Il imaginait les journaux du lendemain imprimant :
« La police a fouillé la ville toute la nuit à la recherche de Joseph Lambert, l’auteur de la catastrophe du Château-Roisin, et est parvenue enfin à l’arrêter dans une chambre d’hôtel où il était couché avec une fille publique de bas étage… »
N’est-ce pas dans ces endroits-là qu’on met la main sur la plupart des criminels ? Il n’y avait jamais pensé, mais il commençait à comprendre pourquoi.
La femme à la dent en or, qui avait peut-être surpris son hésitation, ouvrait son sac et se poudrait sans le quitter des yeux.
– Un autre, Victor, commanda-t-il.
Elle demanda, de sa place, en minaudant :
– Moi aussi ?
Il haussa les épaules. Qu’elle boive tout ce qu’elle voudrait, elle et son amie, et toutes celles qui défilaient sur la place comme à la foire !
– Je dois ? questionnait Victor.
– Pourquoi pas ?
Sa femme était chez Jeanne avec ses autres sœurs, toutes les filles Fabre sous le regard ému de ce brave imbécile de Nazereau. Et toutes étaient émues, parbleu ! Et les bonnes âmes de la ville s’en donnaient à cœur joie de pleurer. On se précipitait à la gare pour assister au défilé des parents des petites victimes…
– Ça ne va pas ?
C’était la seconde fois qu’on lui posait la question et, de la part d’un homme comme Victor, c’était dangereux, car il était autrement subtil que Lescure.
– Je suis comme tout le monde, quoi ! lança-t-il.
– Barbouillé, hein ?
Après un silence, Victor questionna :
– Vous êtes allé voir ?
– Non.
– Il y en a qui y sont allés. Après, quand tout le monde s’y est mis, on a dû installer des barrages. Ceux qui ont vu en sont revenus malades.
– Un autre, grogna-t-il.
Victor hésita. Cela lui était arrivé de conseiller amicalement à Lambert de s’arrêter. Pourquoi ne le fit-il pas cette fois-ci ?
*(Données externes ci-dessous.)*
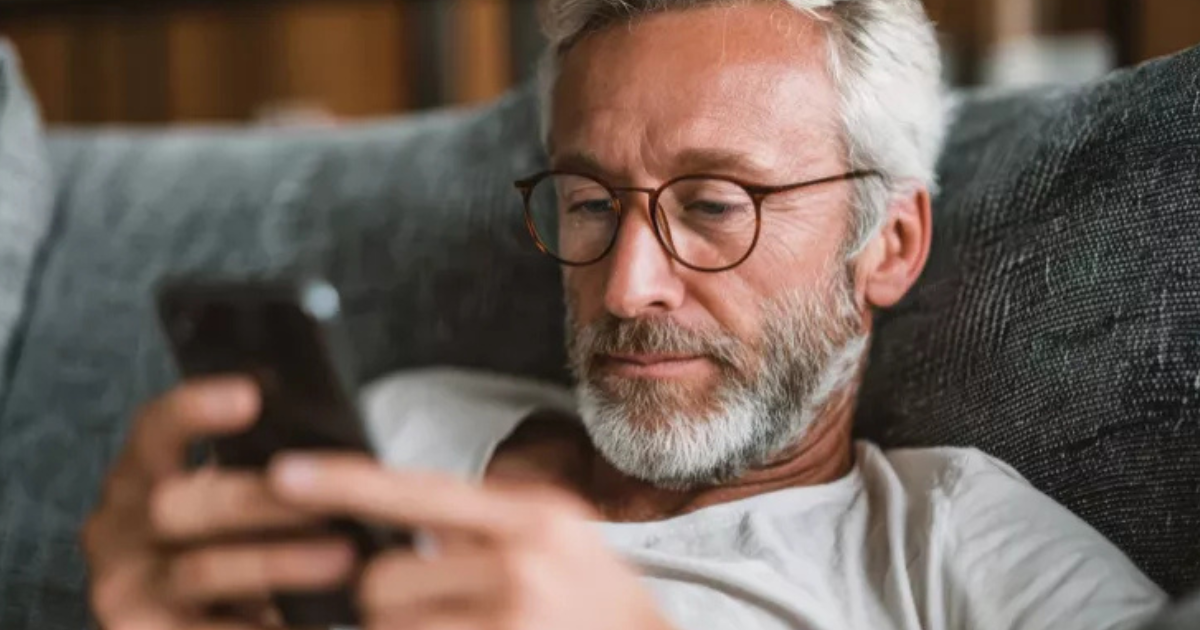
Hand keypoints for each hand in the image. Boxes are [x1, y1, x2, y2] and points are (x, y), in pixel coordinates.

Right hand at [81, 378, 355, 629]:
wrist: (217, 622)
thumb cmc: (240, 547)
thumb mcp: (244, 506)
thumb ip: (266, 475)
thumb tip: (336, 452)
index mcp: (140, 477)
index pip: (153, 430)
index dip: (194, 409)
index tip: (249, 397)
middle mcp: (115, 527)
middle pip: (176, 502)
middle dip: (259, 501)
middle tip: (329, 504)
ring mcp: (121, 587)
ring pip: (201, 569)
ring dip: (280, 563)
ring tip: (343, 559)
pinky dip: (263, 624)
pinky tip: (313, 617)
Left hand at [266, 455, 673, 629]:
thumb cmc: (594, 603)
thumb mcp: (556, 541)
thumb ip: (481, 525)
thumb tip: (388, 524)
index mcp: (531, 518)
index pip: (418, 490)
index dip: (343, 482)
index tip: (282, 474)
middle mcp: (522, 565)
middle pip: (382, 582)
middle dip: (384, 603)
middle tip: (426, 609)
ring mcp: (513, 618)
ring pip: (388, 629)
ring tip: (455, 626)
– Vous n’allez pas… questionna-t-il sans finir sa phrase autrement que par un regard aux deux filles.
– Bien sûr que non.
– Cela vaut mieux. Entre nous, je ne suis pas sûr qu’elles soient saines.
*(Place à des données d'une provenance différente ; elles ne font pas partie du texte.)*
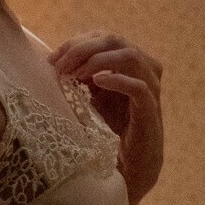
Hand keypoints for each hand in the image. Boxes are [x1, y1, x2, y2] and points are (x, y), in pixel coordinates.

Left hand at [46, 31, 162, 204]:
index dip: (77, 43)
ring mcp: (150, 88)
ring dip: (98, 61)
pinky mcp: (151, 109)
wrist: (129, 166)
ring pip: (130, 56)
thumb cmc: (110, 129)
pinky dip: (117, 80)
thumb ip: (81, 77)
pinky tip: (97, 81)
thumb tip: (53, 61)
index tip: (52, 59)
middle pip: (115, 40)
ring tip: (76, 74)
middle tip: (60, 66)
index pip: (103, 38)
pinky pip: (138, 87)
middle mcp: (144, 69)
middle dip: (83, 49)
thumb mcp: (91, 97)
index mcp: (129, 62)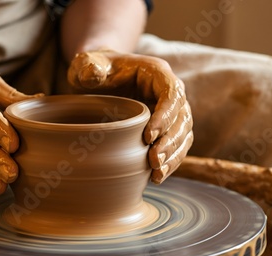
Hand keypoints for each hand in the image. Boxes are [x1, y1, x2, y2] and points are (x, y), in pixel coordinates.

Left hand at [68, 50, 192, 183]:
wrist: (100, 77)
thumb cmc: (95, 68)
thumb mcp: (87, 63)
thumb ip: (88, 66)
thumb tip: (92, 75)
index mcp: (157, 73)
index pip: (171, 94)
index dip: (165, 116)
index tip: (148, 137)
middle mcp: (170, 91)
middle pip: (182, 118)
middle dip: (170, 142)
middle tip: (153, 161)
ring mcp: (171, 110)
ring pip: (184, 134)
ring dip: (173, 155)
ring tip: (157, 174)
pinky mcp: (167, 127)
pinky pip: (177, 145)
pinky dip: (170, 161)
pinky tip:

Il faillit lui répliquer :
– Ce ne serait pas si bête d’attraper la vérole !
Il ne le fit pas, paya tout de suite, sentant que cela allait se gâter, qu’il fallait qu’il rentre chez lui au plus vite.
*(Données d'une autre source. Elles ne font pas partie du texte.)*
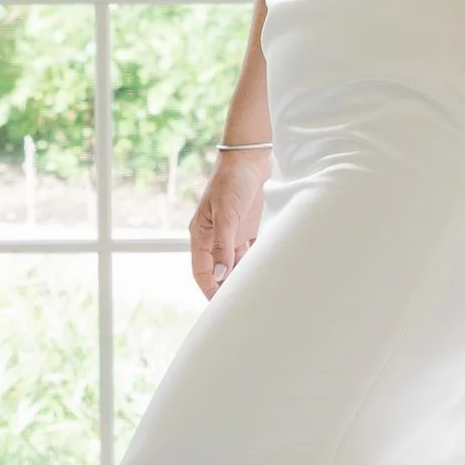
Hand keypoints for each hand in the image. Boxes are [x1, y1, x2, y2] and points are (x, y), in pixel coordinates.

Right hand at [190, 151, 268, 296]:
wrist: (250, 157)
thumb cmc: (233, 181)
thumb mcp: (227, 212)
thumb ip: (224, 243)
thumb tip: (221, 274)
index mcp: (201, 234)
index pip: (202, 271)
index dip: (209, 289)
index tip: (220, 307)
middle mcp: (215, 237)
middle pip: (218, 271)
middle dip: (226, 289)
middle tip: (238, 307)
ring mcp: (231, 233)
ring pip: (234, 264)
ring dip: (241, 278)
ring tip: (253, 295)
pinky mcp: (246, 228)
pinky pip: (249, 253)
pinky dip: (254, 264)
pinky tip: (263, 275)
Dans la rue, il se répétait à mi-voix :
– Il faut que je rentre chez moi. Il faut que je rentre…
Il en avait marre de tout, de sa femme, de son frère Marcel, des filles aux dents en or et des joueurs de bridge, de la ville, des journalistes et des photographes, marre de la radio, des curieux qui se promènent avec un air innocent, des femmes qui pleurent et des Victor qui distribuent des conseils. Il en avait marre de lui-même, marre d’être un homme.